どうも、婚活パーティーに行って知り合った女性に送ったLINEメッセージが未読になったまま二日過ぎてしまった久永道也です。

……うん、もう脈ありませんよねこれ。

やはり、猫の目にハートマークが入った絵文字を送ったのがいけなかったんでしょうか。

フラれたのを猫のせいにして、ニャ~ん。と一人で泣いております。

夜な夜なハゲが一人で泣いている姿って想像するだけで怖いですよね。

まあ自分のことですけど(´;ω;`)


それはそうと、三十歳を超えると結婚しろとのプレッシャーが半端ないですね。

シャア風に言えば、

『私にプレッシャーをかけるパイロットとは・・・一体何者なんだ?』

アムロいきまーす! ……ではなく親です。


一応、結婚願望はあるつもりですが、相手がいなければどうしようもありません。

『SHIROBAKO』の宮森とか、『らき☆すた』のこなたとか、『エヴァ』のアスカとか、二次元嫁なら画面の中にいっぱいいるんですけどね。


はい、ということで嫁募集はしません(笑)

間違っても嫁になりたいなんてメッセージを寄越さないでくださいね!

それ、ヨメヨメ詐欺かもしれませんよ!

んなわけあるかーい。


……嫁だけに空気を読めって感じのオチがついたところで、少しこの病院シリーズについてお話します。

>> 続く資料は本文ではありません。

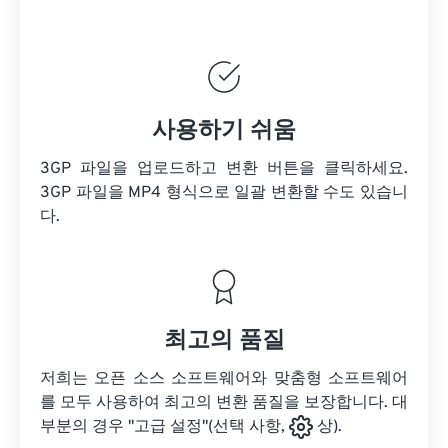
사용하기 쉬움
3GP 파일을 업로드하고 변환 버튼을 클릭하세요.
3GP 파일을
MP4 형식으로 일괄 변환할 수도 있습니
다.
최고의 품질
저희는 오픈 소스 소프트웨어와 맞춤형 소프트웨어
를 모두 사용하여 최고의 변환 품질을 보장합니다. 대
부분의 경우 "고급 설정"(선택 사항,
상).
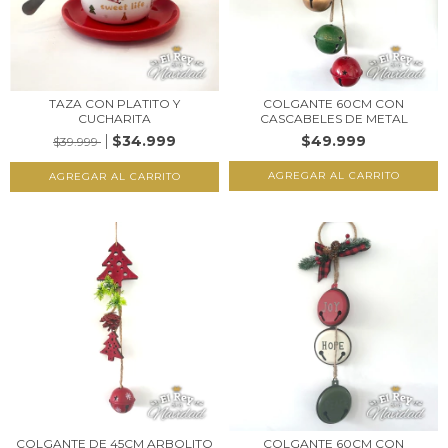
TAZA CON PLATITO Y
COLGANTE 60CM CON
CUCHARITA
CASCABELES DE METAL
$34.999
$49.999
$39.999
AGREGAR AL CARRITO
COLGANTE DE 45CM ARBOLITO
COLGANTE 60CM CON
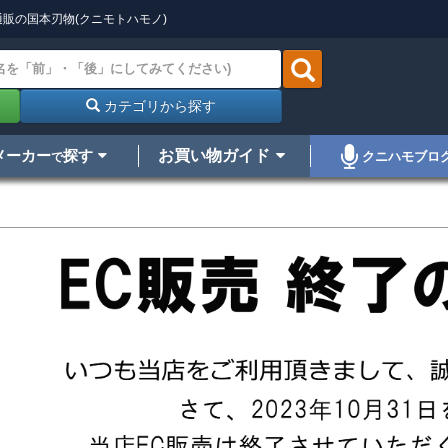
販の国本刃物(クニモトハモノ)
カテゴリから探す
メーカー
探す
お買い物ガイド
クニハモブロ
で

気づいている方もいると思いますが、この病院シリーズの題名は新世紀エヴァンゲリオンから取っています。

当時、子供だった僕は病院でアスカを見ながら手に白い液体を付けたシンジ君に衝撃を受けたものです。

そしてそんな過去を思い出しながら、この病院シリーズは書かれました。

……我ながら最低な理由ですね。

今思えばあの白い液体って、きっとヨーグルトなんでしょう(ゲス顔)

汚い話になりそうなのでここら辺でやめときます。